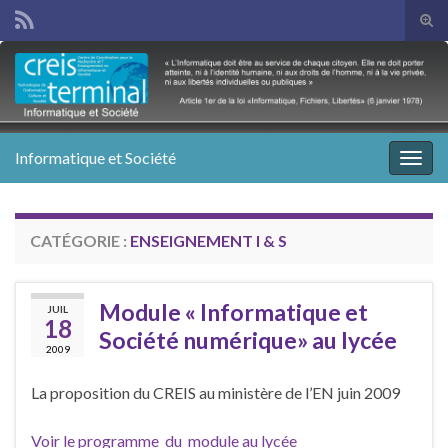
Tog
sear
Search for:
for
Informatique et Société
Togg
navig
CATÉGORIE :
ENSEIGNEMENT I & S
Module « Informatique et
JUIL
18
Société numérique» au lycée
2009
La proposition du CREIS au ministère de l’EN juin 2009
Voir le programme du module au lycée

# # # # # # #

◆ **What is being asked**
Copy every line of text from the rows above character for character, leaving out the pictures.

◆ **Exercise answer**
Tog
sear
Search for:
for
Informatique et Société
Togg
navig
CATÉGORIE :
ENSEIGNEMENT I & S
Module « Informatique et
JUIL
18
Société numérique» au lycée
2009
La proposition du CREIS au ministère de l’EN juin 2009
Voir le programme du module au lycée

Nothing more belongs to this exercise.